В ходе упомянутого эксперимента три человека садились за стол в лаборатории и принимались за обсуждение длинного списка проблем, например запрета на продажу спиртного в кампусе университета или необходимости обязательных выпускных экзаменов. Вскоре людям это надоедало. К счастью, через 30 минут после начала обсуждения в комнату входил ассистент с блюдом, на котором лежало покрытое шоколадной глазурью печенье – отличное средство, чтобы отдохнуть от выполнения поставленной задачи. Участники исследования не знали, что блюдо со сладостями было частью эксперимента. На самом деле это была самая главная его часть.

За полчаса до начала дискуссии ученые случайно выбирали одного из незнакомцев и объявляли двум другим участникам, что он будет своего рода арбитром. Эта роль не подразумевала никакую реальную власть, а только то, что арбитр будет выставлять некие оценки двум своим коллегам на основании их вклада в обсуждение проблем. Эти оценки на самом деле не играли никакой роли. Они не влияли на размер компенсации участникам или перспективы их приглашения на подобные мероприятия в будущем. А поскольку результаты эксперимента были анонимными, никто за пределами лаборатории не знал, сколько какой участник набрал очков.

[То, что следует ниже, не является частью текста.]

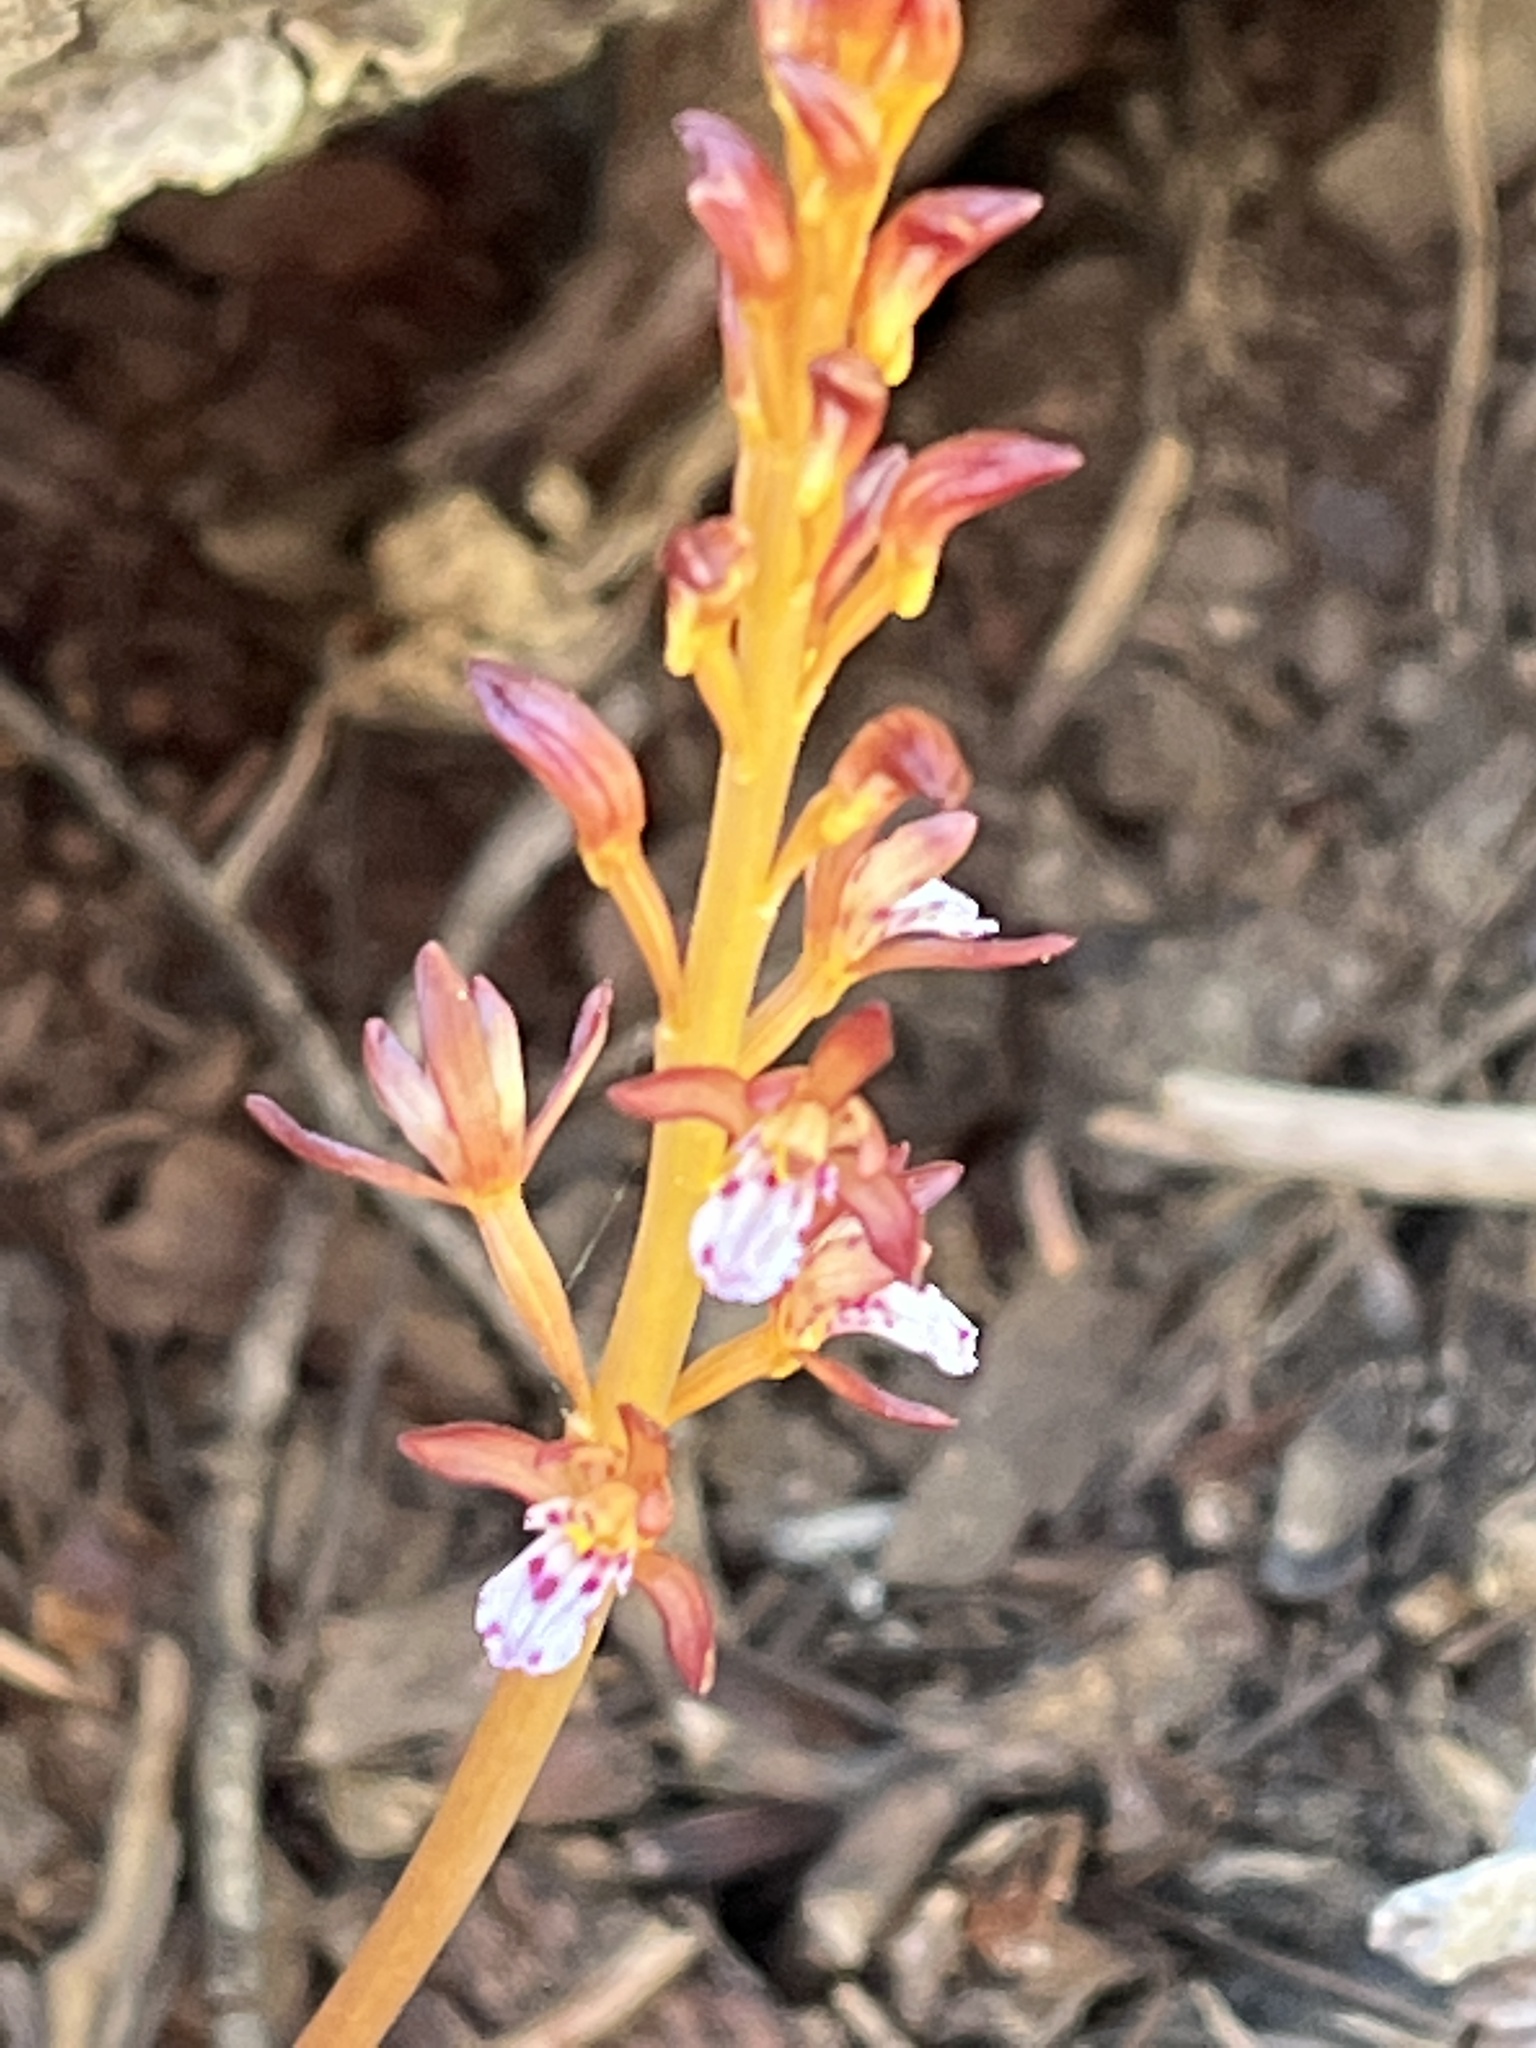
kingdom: Plantae
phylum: Tracheophyta
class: Liliopsida
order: Asparagales
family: Orchidaceae
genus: Corallorhiza
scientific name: Corallorhiza maculata
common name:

Это было эфемерное и пустячное ощущение власти. Арбитры знали, что их выбрали совершенно случайно, а не в связи с их умениями или опытом. Они знали, что их оценки не имеют никакого веса.

И тем не менее, когда приносили блюдо с печеньем, арбитры вели себя не так, как другие участники эксперимента. Количество печенья на блюде было таким, что не каждый мог взять себе добавку. Так вот, именно арбитры с большей степенью вероятности добывали себе дополнительную порцию. Стоило им только войти во вкус, играя боссов, как они начинали считать себя достойными дополнительной порции скромного угощения.

«Все берут по одному печенью, – объяснял Дачер Кельтнер, один из авторов этого эксперимента. – Но кто возьмет лишнее печенье? Это тот участник, которого назначили на властную позицию. Он протягивает руку, берет еще одно печенье и говорит: “Мое”»{250}.

Когда позднее исследователи просматривали видеозапись эксперимента, они были поражены не только тем, сколько печений съедали «судьи», но также и тем, как они их съедали. Они демонстрировали «несдержанное поедание» сладостей{251} – это такой научно-психологический эвфемизм для того, чтобы сказать, что они ели как звери. Арбитры в большей степени, чем другие, были склонны жевать с открытым ртом и оставлять крошки и на лице, и на столе.

«Эксперимент с печеньем» довольно прост, но на его основании можно сделать далеко идущие выводы. Он говорит о том, что даже малейшее ощущение власти – контроль над чем-то малосущественным – может портить человека. И этот опыт – один из многих, в ходе которых ученые приходят к схожим выводам. Исследования показывают, что когда люди приобретают власть или хотя бы ощущение власти, они с большей вероятностью неправильно понимают или отвергают мнения других, чаще склонны перебивать или высказываться вне очереди во время дискуссий, они менее охотно воспринимают советы – даже советы экспертов.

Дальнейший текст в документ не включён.